Output the data verbatim, minus the images.
___
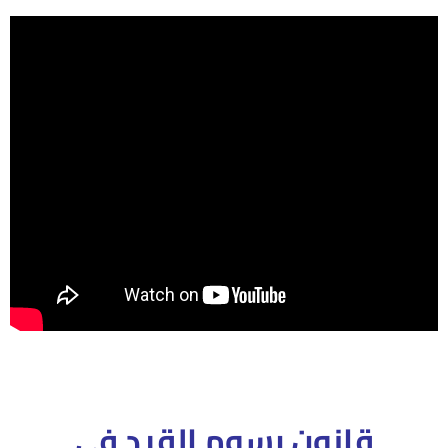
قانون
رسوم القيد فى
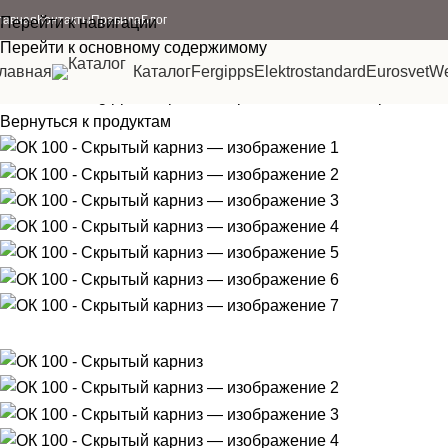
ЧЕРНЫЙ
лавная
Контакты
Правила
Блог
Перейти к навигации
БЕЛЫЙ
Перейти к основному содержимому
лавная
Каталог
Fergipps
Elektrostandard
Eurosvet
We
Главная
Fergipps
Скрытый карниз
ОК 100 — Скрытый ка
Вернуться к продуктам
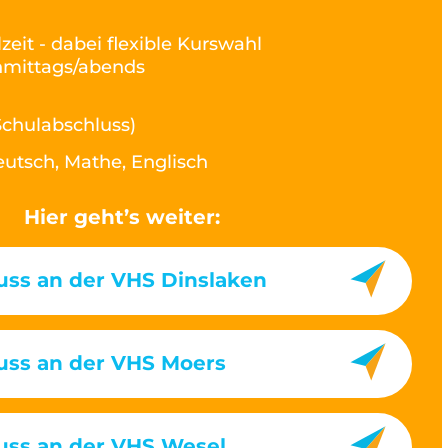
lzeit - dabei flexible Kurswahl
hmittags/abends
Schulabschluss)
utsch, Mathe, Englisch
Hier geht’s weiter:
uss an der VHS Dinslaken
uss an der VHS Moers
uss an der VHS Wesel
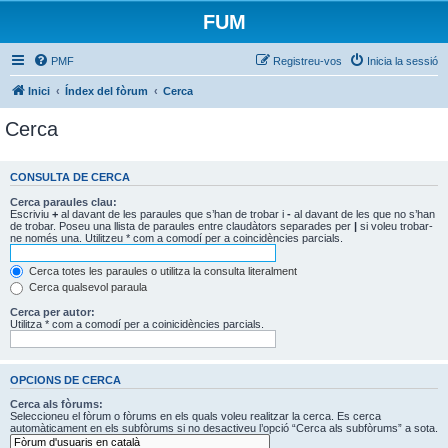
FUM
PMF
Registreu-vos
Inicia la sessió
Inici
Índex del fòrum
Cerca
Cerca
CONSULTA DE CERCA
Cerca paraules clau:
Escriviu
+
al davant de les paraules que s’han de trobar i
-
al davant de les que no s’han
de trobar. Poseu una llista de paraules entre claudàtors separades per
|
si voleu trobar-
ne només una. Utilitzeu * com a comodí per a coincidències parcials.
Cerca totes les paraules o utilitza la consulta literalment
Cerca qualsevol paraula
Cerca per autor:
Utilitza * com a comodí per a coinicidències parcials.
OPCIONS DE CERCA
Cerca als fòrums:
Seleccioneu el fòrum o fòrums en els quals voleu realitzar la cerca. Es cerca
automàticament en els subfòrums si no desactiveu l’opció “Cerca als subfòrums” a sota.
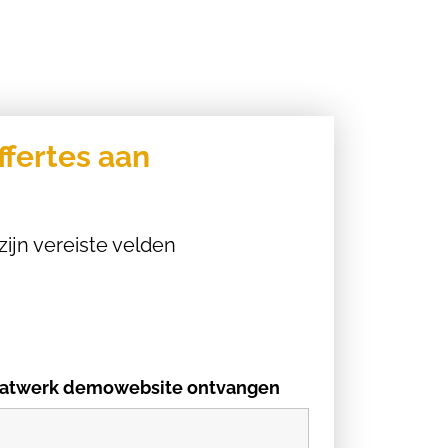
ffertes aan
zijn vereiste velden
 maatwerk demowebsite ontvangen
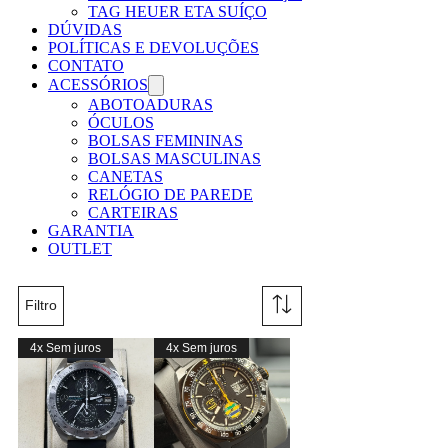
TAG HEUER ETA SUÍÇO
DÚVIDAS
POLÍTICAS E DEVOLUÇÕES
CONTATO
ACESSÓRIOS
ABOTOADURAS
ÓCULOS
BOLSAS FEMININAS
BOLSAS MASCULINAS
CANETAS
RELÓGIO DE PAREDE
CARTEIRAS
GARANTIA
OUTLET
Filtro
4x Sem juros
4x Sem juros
___
● Result
قانون
رسوم القيد فى
ЧЕРНЫЙ
лавная
Контакты
Правила
Блог
Перейти к навигации
БЕЛЫЙ
Перейти к основному содержимому
лавная
Каталог
Fergipps
Elektrostandard
Eurosvet
We
Главная
Fergipps
Скрытый карниз
ОК 100 — Скрытый ка
Вернуться к продуктам
lzeit - dabei flexible Kurswahl
hmittags/abends
Schulabschluss)
utsch, Mathe, Englisch
Hier geht’s weiter:
uss an der VHS Dinslaken
uss an der VHS Moers
uss an der VHS Wesel
FUM
PMF
Registreu-vos
Inicia la sessió
Inici
Índex del fòrum
Cerca
Cerca
CONSULTA DE CERCA
Cerca paraules clau:
Escriviu
+
al davant de les paraules que s’han de trobar i
-
al davant de les que no s’han
de trobar. Poseu una llista de paraules entre claudàtors separades per
|
si voleu trobar-
ne només una. Utilitzeu * com a comodí per a coincidències parcials.
Cerca totes les paraules o utilitza la consulta literalment
Cerca qualsevol paraula
Cerca per autor:
Utilitza * com a comodí per a coinicidències parcials.
OPCIONS DE CERCA
Cerca als fòrums:
Seleccioneu el fòrum o fòrums en els quals voleu realitzar la cerca. Es cerca
automàticament en els subfòrums si no desactiveu l’opció “Cerca als subfòrums” a sota.
ffertes aan
zijn vereiste velden
 maatwerk demowebsite ontvangen
TAG HEUER ETA SUÍÇO
DÚVIDAS
POLÍTICAS E DEVOLUÇÕES
CONTATO
ACESSÓRIOS
ABOTOADURAS
ÓCULOS
BOLSAS FEMININAS
BOLSAS MASCULINAS
CANETAS
RELÓGIO DE PAREDE
CARTEIRAS
GARANTIA
OUTLET
Filtro
4x Sem juros
4x Sem juros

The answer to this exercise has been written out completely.